Wir haben offene Aufträge für 1000 Flugzeuge, die bis in die Mitte des nächsten Jahrzehnts reichen. Wir haben noch keine genaue Prognose darüber erstellt, wo wir Mitte des nächsten Jahrzehnts stehen werden, aber wir haben eine Prognose für das Ende dieses Jahrzehnts. Dann werden wir doppelt so groß sein wie jetzt. Letztes Jahr haben wir über 100 Millionen Kundinnen und Kunden begrüßt. Indien hat aber eine Bevölkerung von 1,4 Milliarden, die 100 Millionen Kunden zeigen also nur, dass der Markt noch unterversorgt ist.
Dass ein Markt von der Größe Indiens mehrere größere Fluggesellschaften hat, ist völlig normal.
Air India wurde viele Jahre lang durch Ineffizienz, politische Einmischung und fehlende Mittel behindert. Sie expandieren jetzt unter den neuen, privaten Eigentümern wieder. Wie wirkt sich das auf Indigo aus?
Ich denke, das Wachstum von Air India ist ein Zeichen für einen reiferen indischen Markt. Und dass ein Markt von der Größe Indiens und ein Land von der Größe Indiens mehrere größere Fluggesellschaften hat, ist völlig normal. Sehen Sie sich Europa, China und die USA an. Das ist eine natürliche Entwicklung. Air India konzentriert sich auf ihren Markt, ihr Wachstum und ihre Strategie und wir konzentrieren uns auf unsere. Wir haben einen gesunden Wettbewerb. Aber für das Land und für die Verbraucher ist das eine gute Sache.
Go First steht am Boden, Spicejet hat Schwierigkeiten und Jet Airways startet wohl nicht wieder … Sind Sie an einer Konsolidierung durch Übernahmen interessiert?
Ich denke, das ist ein natürlicher Prozess, und die Konsolidierung findet in verschiedenen Ländern in verschiedenen Formen statt. Aber jeder verfolgt dabei seine eigene Strategie. Bei uns hat sich die Strategie des organischen Wachstums sehr bewährt.
Sind Sie daran interessiert, einer Allianz beizutreten?

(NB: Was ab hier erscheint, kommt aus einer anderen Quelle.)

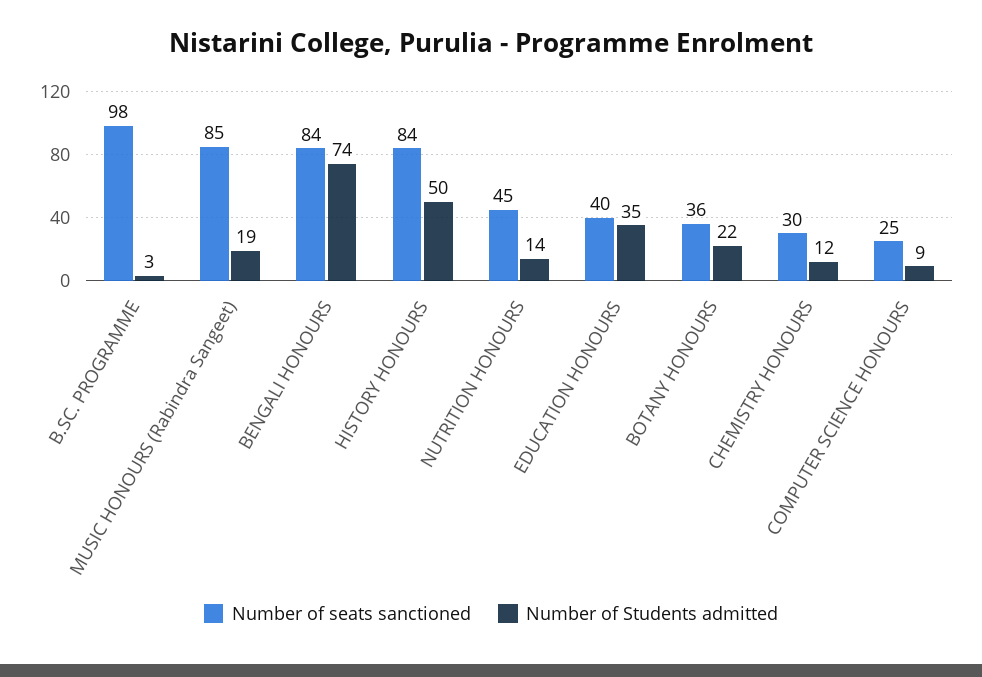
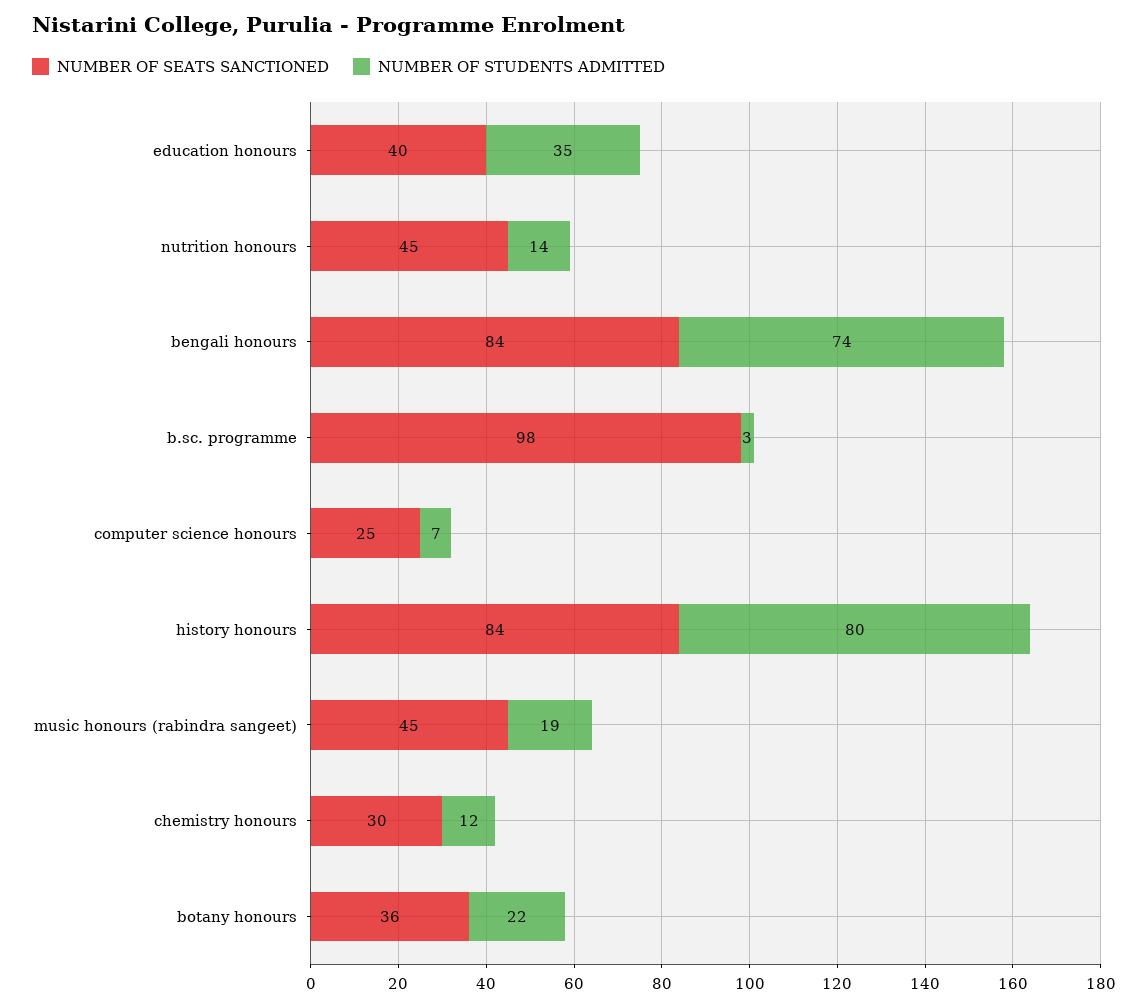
Number of seats sanctioned, MUSIC HONOURS (Rabindra Sangeet): 85 -> 45
Number of Students admitted, HISTORY HONOURS: 50 -> 80
Number of Students admitted, COMPUTER SCIENCE HONOURS: 9 -> 7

Nein. Wir haben acht verschiedene Partnerschaften. Eine weitere haben wir kürzlich mit Japan Airlines angekündigt. Das ist ein sehr pragmatischer Ansatz. Wir arbeiten mit Partnern zusammen, die geografisch zu uns passen. Ich schließe für die Zukunft nichts aus, aber unser Schwerpunkt liegt jetzt darauf, diese pragmatischen Partnerschaften auszubauen.
* Bevor er im September 2022 seinen Job als Chef von Indigo antrat, war Pieter Elbers (heute 54 Jahre alt) acht Jahre lang Chef von KLM. Er begann seine Karriere im Jahr 1992 als Manager Aircraft Loading. Während seiner Zeit bei KLM bekleidete der Niederländer verschiedene Führungspositionen in den Niederlanden, Japan, Griechenland und Italien. Im Jahr 2011 wurde er zum Chief Operating Officer befördert und 2014 zum Chef. Während dieser Zeit war er auch Mitglied des Vorstandes von Air France-KLM. Er hat einen Bachelor-Abschluss in Logistikmanagement und einen Master-Abschluss in Betriebswirtschaft und hat verschiedene Executive-Programme am IMD in Lausanne und an der Columbia University in New York absolviert.